*** Opening of EXERCISE MATERIALS ***

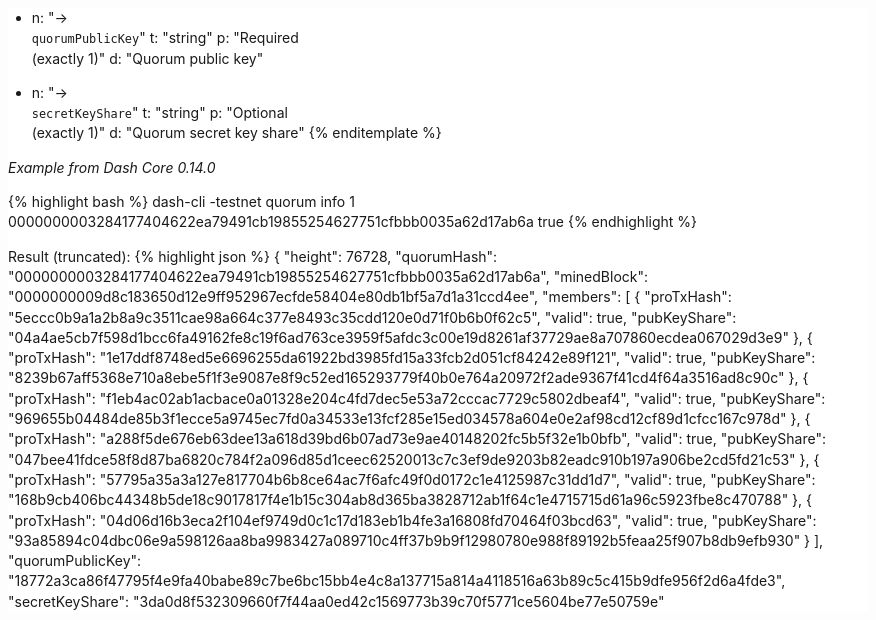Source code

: - n: "→<br>`quorumPublicKey`"
  t: "string"
  p: "Required<br>(exactly 1)"
  d: "Quorum public key"

- n: "→<br>`secretKeyShare`"
  t: "string"
  p: "Optional<br>(exactly 1)"
  d: "Quorum secret key share"
{% enditemplate %}

*Example from Dash Core 0.14.0*

{% highlight bash %}
dash-cli -testnet quorum info 1 \
  0000000003284177404622ea79491cb19855254627751cfbbb0035a62d17ab6a true
{% endhighlight %}

Result (truncated):
{% highlight json %}
{
  "height": 76728,
  "quorumHash": "0000000003284177404622ea79491cb19855254627751cfbbb0035a62d17ab6a",
  "minedBlock": "0000000009d8c183650d12e9ff952967ecfde58404e80db1bf5a7d1a31ccd4ee",
  "members": [
    {
      "proTxHash": "5eccc0b9a1a2b8a9c3511cae98a664c377e8493c35cdd120e0d71f0b6b0f62c5",
      "valid": true,
      "pubKeyShare": "04a4ae5cb7f598d1bcc6fa49162fe8c19f6ad763ce3959f5afdc3c00e19d8261af37729ae8a707860ecdea067029d3e9"
    },
    {
      "proTxHash": "1e17ddf8748ed5e6696255da61922bd3985fd15a33fcb2d051cf84242e89f121",
      "valid": true,
      "pubKeyShare": "8239b67aff5368e710a8ebe5f1f3e9087e8f9c52ed165293779f40b0e764a20972f2ade9367f41cd4f64a3516ad8c90c"
    },
    {
      "proTxHash": "f1eb4ac02ab1acbace0a01328e204c4fd7dec5e53a72cccac7729c5802dbeaf4",
      "valid": true,
      "pubKeyShare": "969655b04484de85b3f1ecce5a9745ec7fd0a34533e13fcf285e15ed034578a604e0e2af98cd12cf89d1cfcc167c978d"
    },
    {
      "proTxHash": "a288f5de676eb63dee13a618d39bd6b07ad73e9ae40148202fc5b5f32e1b0bfb",
      "valid": true,
      "pubKeyShare": "047bee41fdce58f8d87ba6820c784f2a096d85d1ceec62520013c7c3ef9de9203b82eadc910b197a906be2cd5fd21c53"
    },
    {
      "proTxHash": "57795a35a3a127e817704b6b8ce64ac7f6afc49f0d0172c1e4125987c31dd1d7",
      "valid": true,
      "pubKeyShare": "168b9cb406bc44348b5de18c9017817f4e1b15c304ab8d365ba3828712ab1f64c1e4715715d61a96c5923fbe8c470788"
    },
    {
      "proTxHash": "04d06d16b3eca2f104ef9749d0c1c17d183eb1b4fe3a16808fd70464f03bcd63",
      "valid": true,
      "pubKeyShare": "93a85894c04dbc06e9a598126aa8ba9983427a089710c4ff37b9b9f12980780e988f89192b5feaa25f907b8db9efb930"
    }
  ],
  "quorumPublicKey": "18772a3ca86f47795f4e9fa40babe89c7be6bc15bb4e4c8a137715a814a4118516a63b89c5c415b9dfe956f2d6a4fde3",
  "secretKeyShare": "3da0d8f532309660f7f44aa0ed42c1569773b39c70f5771ce5604be77e50759e"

*** Close of EXERCISE MATERIALS ***

■ PROBLEM ■
Pick out each line in the items that contains the string "exactly", and list those lines.

■ SOLUTION TO THE EXERCISE ■
  p: "Required<br>(exactly 1)"
  p: "Optional<br>(exactly 1)"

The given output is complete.